Ejercicio: Continúa el texto sobre el libro como medio de comunicación de masas a partir de su última oración.

José G. Moreno de Alba

Del incunable al disco compactoJosé G. Moreno de Alba
Director del Instituto de Investigaciones Bibliográficas de la UNAM y miembro de la Academia Mexicana de la Lengua

No falta quien ponga en duda el hecho de que el libro impreso es un verdadero medio de comunicación de masas, a la manera en que con certeza lo son la radio, la televisión o la prensa.

Evidentemente el libro, en nuestros días, no tiene la enorme fuerza de penetración que posee, por ejemplo, la televisión. «Dejando aparte el hecho de que el libro comunica de forma más profunda y, probablemente, con efectos mucho más durables que los que produce la televisión o el periodismo —aunque ciertamente el número de personas en las que influye es mucho menor que el que se involucra en los otros medios—, debe reconocérsele el enorme mérito de haber sido, si no el primer vehículo masivo de comunicación, sí uno de los primeros en la historia de la humanidad y de las civilizaciones.

Ahora bien, es necesario dejar establecido que, para que el libro pueda ser considerado un verdadero medio de comunicación de masas, debe primero definírsele con absoluta precisión. Es muy fácil caer en la tentación de llamar libros a objetos que no lo son. Hace poco un estudioso de estos asuntos, para demostrar que las culturas precolombinas de estas tierras tenían verdaderos libros, lo definía como «todo premeditado sistema de signos, susceptible de lectura» y, de esa manera, no habría inconveniente para considerar libros objetos o representaciones tales como las estelas de piedra, el calendario azteca, e incluso la ciudad completa de Teotihuacán o cualquier rito o ceremonia, sin excluir a los voladores del Tajín. Juzgo por mi parte que el empleo del vocablo libro para ese tipo de representaciones y objetos no es sólo un inocente recurso metafórico, sino que quizá entraña un error conceptual, debido a la carencia de una definición técnica —si se quiere— pero, sobre todo, precisa de lo que es —y de lo que no es— un libro.

Lista de registros:
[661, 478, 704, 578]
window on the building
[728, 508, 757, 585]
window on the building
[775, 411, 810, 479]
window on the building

Resultado del ejercicio:
Podría alguien pensar que los objetos y ritos a los que acabo de referirme no son libros por el hecho de que en ellos no hay escritura. Sin embargo, es evidente que una multitud de objetos de la antigüedad —hojas de los árboles, piedras, tablillas de madera con capa de cera, volúmenes o rollos de papiro o de pergamino, etc.— y también de nuestros días —como los discos compactos—, objetos todos éstos —de ayer y de hoy— en los que en efecto se emplea la escritura, tampoco son libros, en el sentido en el que estoy empleando el término.

En otras palabras, y para poner un mejor ejemplo: ¿son o no libros esos bellísimos e importantísimos manuscritos a los que consagraban su vida entera muchos monjes de la Edad Media, gracias a los cuales somos hoy poseedores de las obras de los grandes ingenios de la humanidad? Sí, ciertamente se les viene llamando libros pero suele añadirse a este sustantivo un adjetivo, en este caso verdaderamente especificativo: son libros manuscritos.

El adjetivo manuscrito se opone al adjetivo impreso. Los libros manuscritos, me parece, no eran exactamente medios de comunicación de masas, pues eran objetos casi únicos, precisamente lo contrario de lo que hoy llamamos productos en serie. Los manuscritos, así estuvieran destinados a una biblioteca y no a un solo propietario, podían usarse por unos pocos y, sobre todo, cuando los monjes realizaban su trabajo de copistas no pretendían, jamás, estar trabajando para las masas, sino para unos cuantos futuros felices poseedores.

El libro manuscrito está más cerca de la obra de arte plástica irrepetible que de los objetos industriales que se fabrican en serie. Los primeros libros impresos, por lo contrario, independientemente de los bajos tirajes de los años iniciales de la imprenta, ya eran objetos producidos en serie, con procedimientos industriales, destinados a la masa, así fuera ésta, al principio, permítaseme la consciente contradicción, sólo una pequeña, casi insignificante muchedumbre.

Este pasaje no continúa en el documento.